Warwick’s Jumper and Jazz festival kicked off last Wednesday with volunteers dressing street trees in the ‘yarn bombing’ style. The statue of one-time Queensland Premier T.J Byrnes in the town’s main intersection was dressed in a multi-coloured shawl and beanie. A stage was erected in front of the town hall and jazz performers started doing their soundchecks. Jazz, as you’d know, don’t mean a thing if it ain’t got that swing.
But musicians should never really be boxed in to any one genre. Just as rock bands relish the solos (lead guitar, drums, bass), so too jazz musicians will cheerfully improvise for 20 minutes or more.
If you have never heard of Miles Davis, have a listen on Spotify – you will be astonished. I have two Miles Davis albums, the 1959 album Kind of Blue, which contained the aforementioned So What – a classic modal jazz tune. In 1970 or so I bought the double LP, Bitches Brew which runs for 94 minutes but contains only six tracks. It is not easy listening (but it’s yours eventually, dear niece!)

Meanwhile, close to the wood stove
I’ve been trying to avoid using the word ‘meanwhile’ when I want to move on to something else. So this time I will say, in due course, we (the acapella choir, East Street Singers), contributed to the jazz festival. Jumpers and Jazz was not held in 2020 so this year it’s been a case of blowing the dust off the songbooks which contain tunes you’d all know – Bill Bailey, Chatanooga Choo Choo, Five Foot Two and so on. There are some pretty melodies in there by real composers (as opposed to self-taught songwriters). They include The Way You Look Tonight, Moon River and Blue Moon. Some of us have been on a steep learning curve for today’s shopping centre gig, but we have a really good teacher, Jill Hulme, who also arranged some of the songs.
The various Jumpers and Jazz activities, including live music, art exhibitions, tree jumpers tours, sheep dog trials, car rallies and steam train excursions, have drawn a lot of visitors to the town. Because we are outside the Greater Brisbane Covid zone we feel less constrained in crowds, although quite a few people are wearing masks.

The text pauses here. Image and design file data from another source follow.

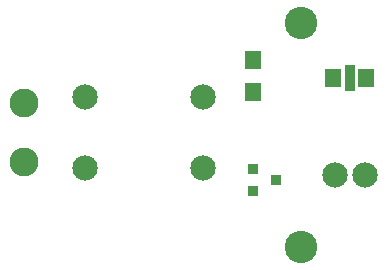
<source format=gts>
G04 #@! TF.FileFunction,Soldermask,Top*
%FSLAX46Y46*%
G04 Gerber Fmt 4.6, Leading zero omitted, Abs format (unit mm)*
G04 Created by KiCad (PCBNEW 4.0.1-stable) date 3/11/2016 2:16:34 AM*
%MOMM*%
G01*
G04 APERTURE LIST*
%ADD10C,0.100000*%
%ADD11C,2.150000*%
%ADD12R,1.350000X1.550000*%
%ADD13R,0.950000X2.250000*%
%ADD14C,2.450000*%
%ADD15R,0.950100X0.950100*%
%ADD16R,1.450000X1.650000*%
%ADD17C,2.750000*%
G04 APERTURE END LIST*
D10*
D11*
X166870000Y-108600000D03*
X164330000Y-108600000D03*
D12*
X167000000Y-100400000D03*
X164200000Y-100400000D03*
D13*
X165600000Y-100400000D03*
D14*
X138000000Y-107500000D03*
X138000000Y-102500000D03*
D15*
X157399240Y-108050000D03*
X157399240Y-109950000D03*
X159398220Y-109000000D03*
D16*
X157400000Y-101550000D03*
X157400000Y-98850000D03*
D11*
X143200000Y-102000000D03*
X143200000Y-108000000D03*
X153200000Y-102000000D03*
X153200000Y-108000000D03*
D17*
X161500000Y-95700000D03*
X161500000Y-114700000D03*
M02*

</source>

While spending this week committing jazz songs to memory, I realised how seldom I use unconventional timing in my own songs.
Most are in 4/4, some in 3/4 (waltz time), 2/4 (think bluegrass) and occasionally 6/8 which is like a speeded up waltz.

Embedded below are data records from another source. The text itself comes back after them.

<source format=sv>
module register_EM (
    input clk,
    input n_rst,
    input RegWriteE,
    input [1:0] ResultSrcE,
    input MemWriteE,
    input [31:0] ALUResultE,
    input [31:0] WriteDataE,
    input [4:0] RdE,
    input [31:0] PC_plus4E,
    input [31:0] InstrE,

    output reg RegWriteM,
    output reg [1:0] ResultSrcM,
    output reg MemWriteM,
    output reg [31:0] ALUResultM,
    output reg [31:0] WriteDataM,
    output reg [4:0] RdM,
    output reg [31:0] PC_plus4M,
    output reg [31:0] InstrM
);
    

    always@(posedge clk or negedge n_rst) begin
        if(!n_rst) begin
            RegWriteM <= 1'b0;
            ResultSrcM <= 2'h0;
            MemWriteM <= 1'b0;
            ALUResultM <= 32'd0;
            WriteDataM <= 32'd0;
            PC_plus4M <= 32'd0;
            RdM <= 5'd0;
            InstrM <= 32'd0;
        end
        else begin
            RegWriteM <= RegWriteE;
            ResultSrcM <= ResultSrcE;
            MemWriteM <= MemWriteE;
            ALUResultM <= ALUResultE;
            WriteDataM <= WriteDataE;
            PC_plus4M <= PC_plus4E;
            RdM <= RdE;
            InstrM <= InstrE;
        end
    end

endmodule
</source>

Our bush band occasionally required me to to play jigs in 9/8 (Rocky Road to Dublin, Blue Rondo a la Turk), but in the main I avoid tricky timings.

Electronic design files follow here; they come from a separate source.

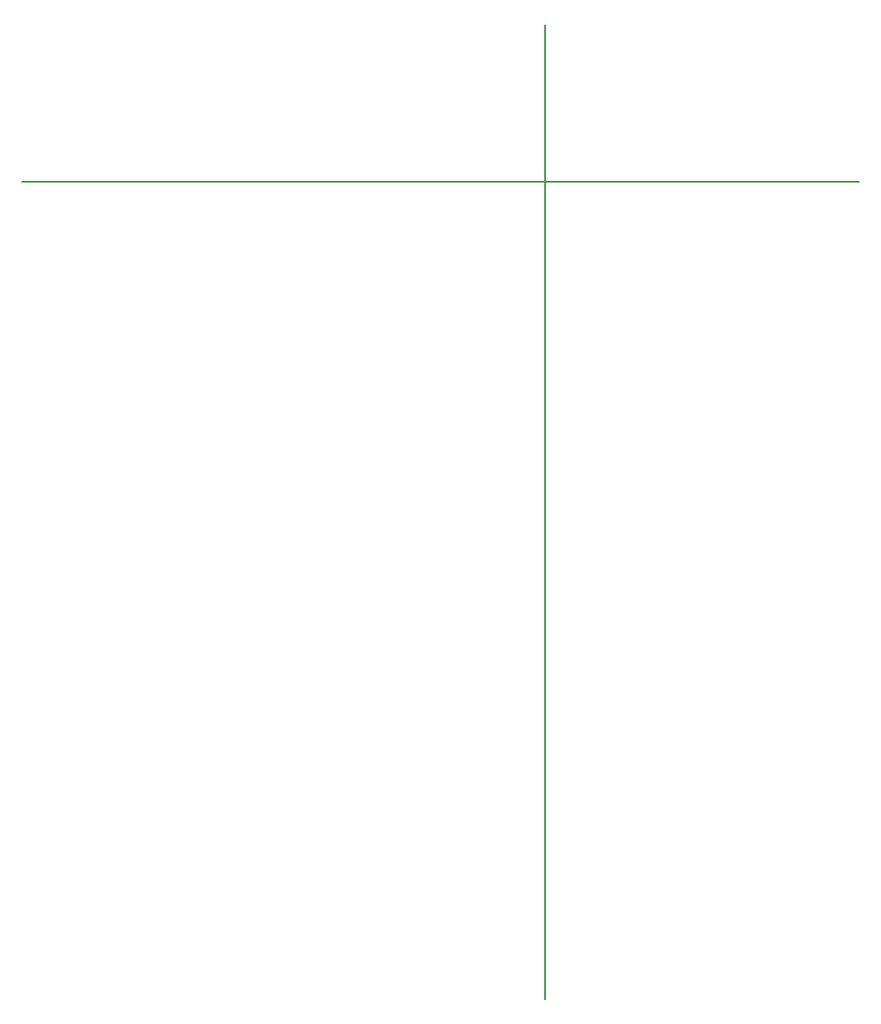
<source format=gbr>
G04 #@! TF.GenerationSoftware,KiCad,Pcbnew,(5.0.0)*
G04 #@! TF.CreationDate,2019-11-27T07:53:08+01:00*
G04 #@! TF.ProjectId,hexagon,68657861676F6E2E6B696361645F7063,rev?*
G04 #@! TF.SameCoordinates,Original*
G04 #@! TF.FileFunction,Other,ECO1*
%FSLAX46Y46*%
G04 Gerber Fmt 4.6, Leading zero omitted, Abs format (unit mm)*
G04 Created by KiCad (PCBNEW (5.0.0)) date 11/27/19 07:53:08*
%MOMM*%
%LPD*%
G01*
G04 APERTURE LIST*
%ADD10C,0.150000*%
G04 APERTURE END LIST*
D10*
X75000000Y-25000000D02*
X75000000Y-118000000D01*
X25000000Y-40000000D02*
X105000000Y-40000000D01*
M02*

</source>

I should have said it is not a new concept – classical composers like Stravinsky, Tchaikovsky and Mr Bach have been confounding conductors since the 19th century with various tempo changes. Celtic and eastern European musicians also relish dance tunes in odd time signatures.
So here’s one you all know – Pink Floyd’s Money (from Dark Side of the Moon). Now you can impress your friends by saying (learnedly) “that’s in 7/4, you know?”
Which reminds me of the time a musician friend posted a meme on Facebook, as a response to people complaining about the (Covid) times we live in.
“These are not difficult times”, it said “ 5/4,5/8 6/8,7/8 9/8,11/8 and 13/8…these are difficult times.”